Students and keynote speaker, Dr. Michael Chaney, spoke at the annual Diverse Voices Conference on Saturday, March 23 to send a message to everyone who would listen.
The conference took place for the first time 17 years ago. Other universities soon followed suit in creating their own Diverse Voices conferences. Dr. Chaunda Scott founded the event, and it was her goal to give students a platform to speak about diversity on the same level of faculty.
This year, the theme for the conference was “Diversity Matters” to remind people about diversity and its impact. Scott reported the theme is chosen by an advising board and is usually centered around hot topics during the time of the conference.
“Given the complexity of diversity issues, it will widen the platform for students to have their voices heard along with faculty,” Scott said.
Each speaker at the event was given time to speak about what the theme means to them. Chaney, associate professor of counseling, said he wanted people to leave the conference knowing their sense of worth in society and the world around them.
“I want people to leave feeling like they matter regardless of cultural identity,” Chaney said. “I would like to impart a greater appreciation of diversity.”

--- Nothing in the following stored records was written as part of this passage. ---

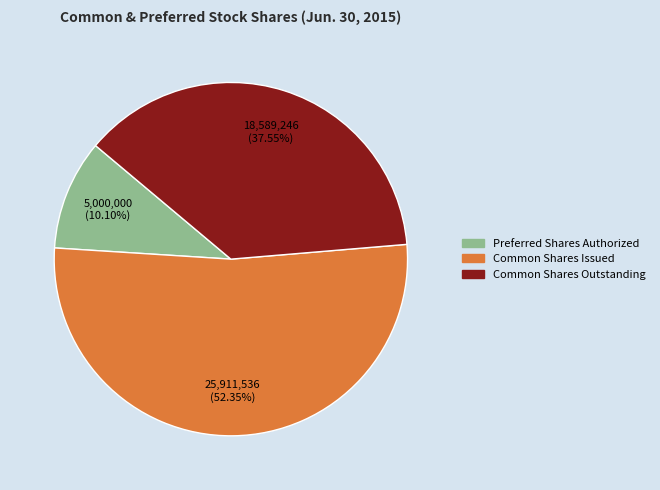

Does any single category account for the majority?

Yes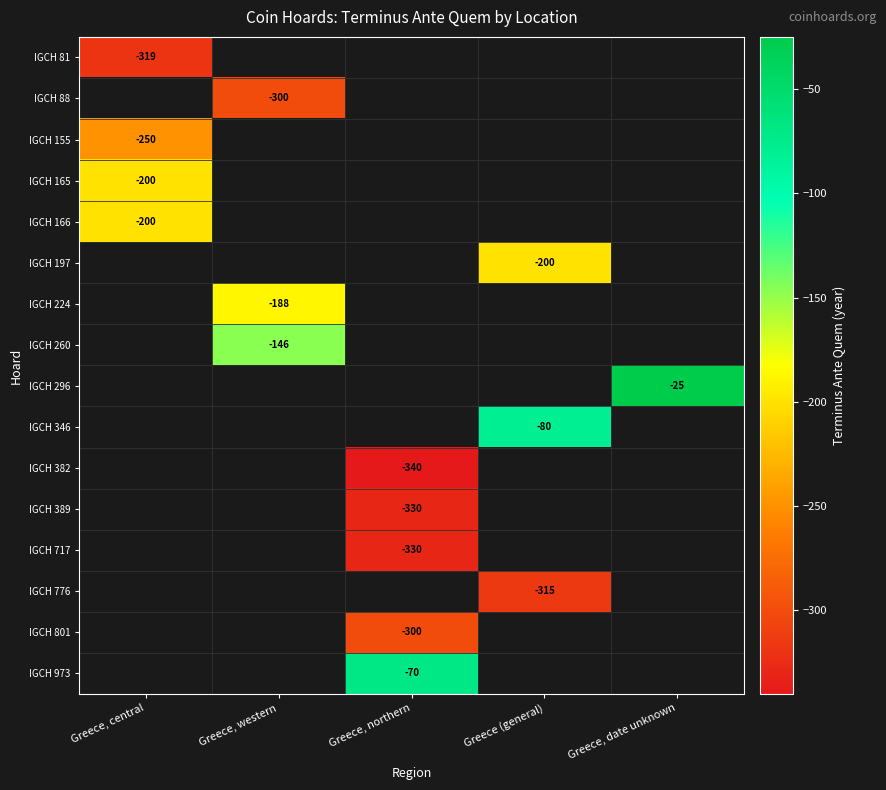

The IGCH 155 series shows -250 at Greece, central. True or false?

True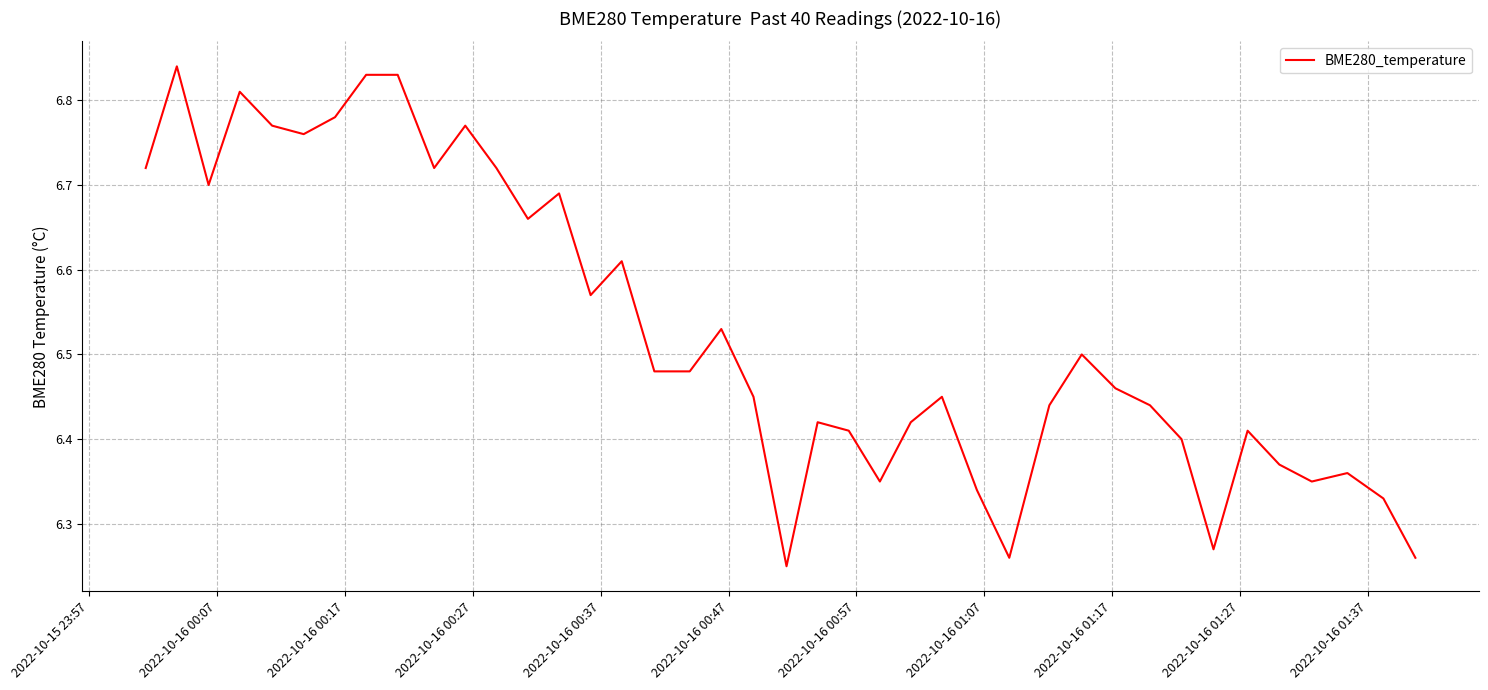

What is the difference between the maximum and minimum values?

0.6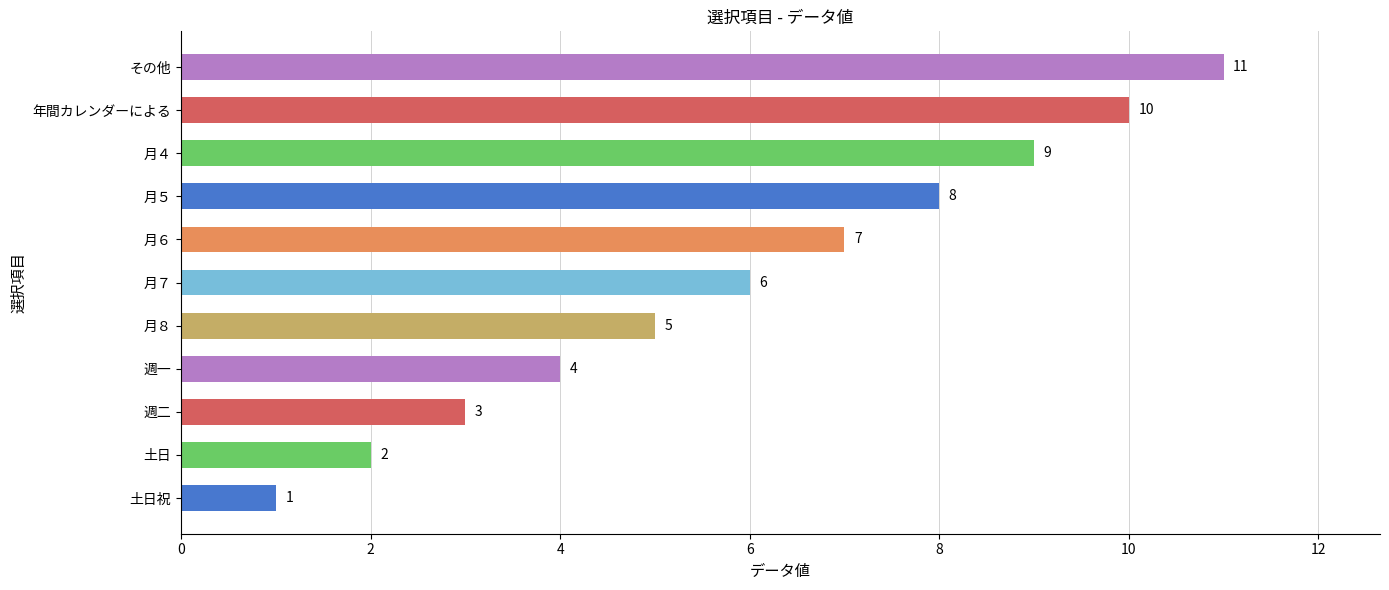

What is the difference between the maximum and minimum values?

10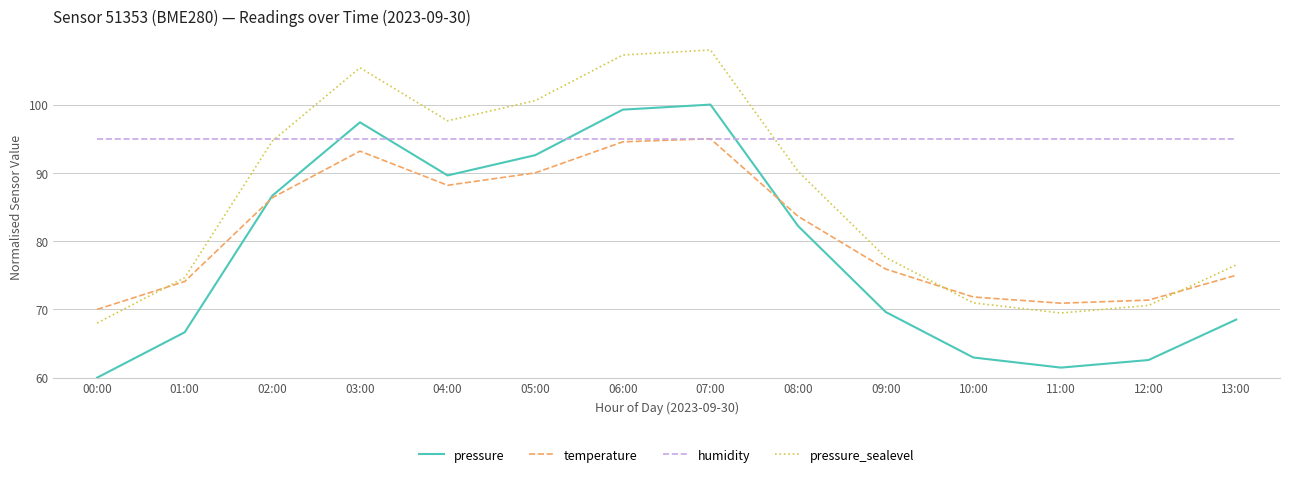

True or false: pressure_sealevel has more than 0 interior local peaks.

True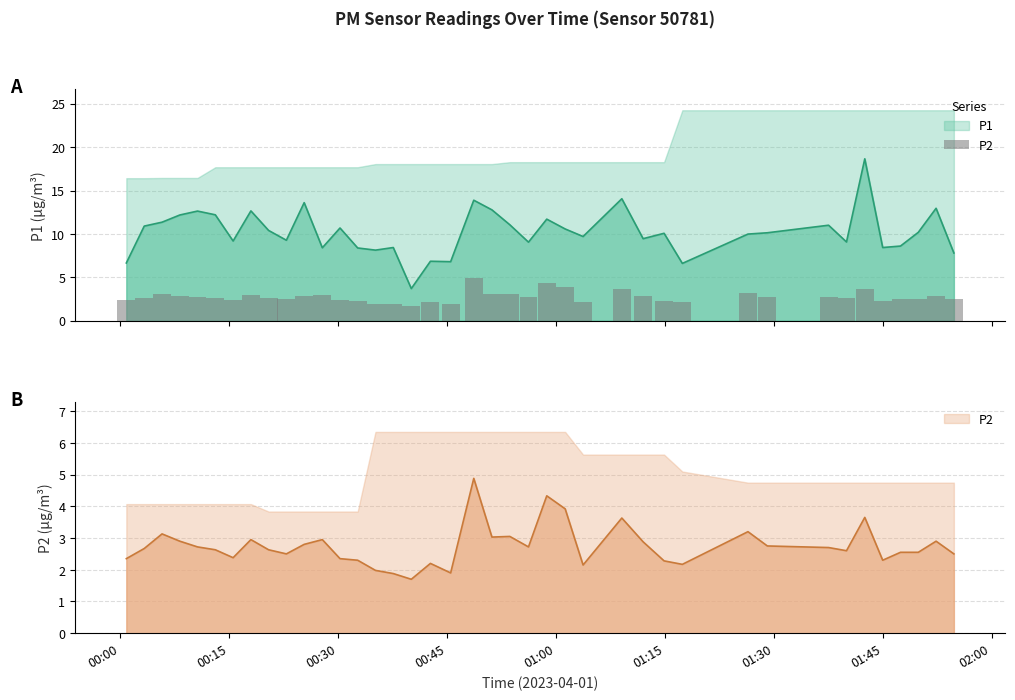

At how many categories does at least one series exceed 7?

35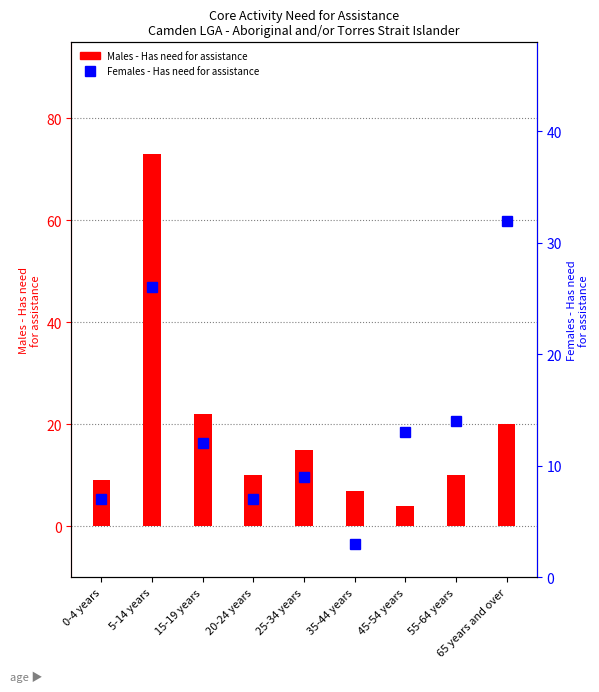

At 5-14 years, list the series in order from smallest to largest.

Females - Has need for assistance, Males - Has need for assistance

Chaney started his keynote address with a personal story of his childhood, growing up in a world where he felt he didn’t matter and being confined to the norms of society. He told of his journey through different colleges and coming out to his family.
He spoke about his parents coming to terms with his sexuality and how they became supportive of him and his sister who is also a part of the LGBTQ+ community. He said he wanted to break the silence on homophobia and use his story to help students and others know they matter.
“My story is not a story of sympathy, it is a story of resilience,” Chaney said. “As an act of social justice, I use my voice to break the silence.”
Scott said the conference gives students an opportunity to share the knowledge they have about diversity issues. She added it’s good to hear what the students have to say, and the conference gives them a way to share their stories.
“Students come to us with knowledge,” Scott said. “This is an opportunity for students to share what they bring to the table that is not in assignment form.”
She also said she is grateful to Oakland University and the provost for allowing her to put the event on.
Chaney wanted the event to lead the way and open a door to students who haven’t been fully aware of diversity.
“It’s really more important now than it has ever been to gain an appreciation for diversity,” Chaney said. “This event can open the door for people to become more aware of diversity.”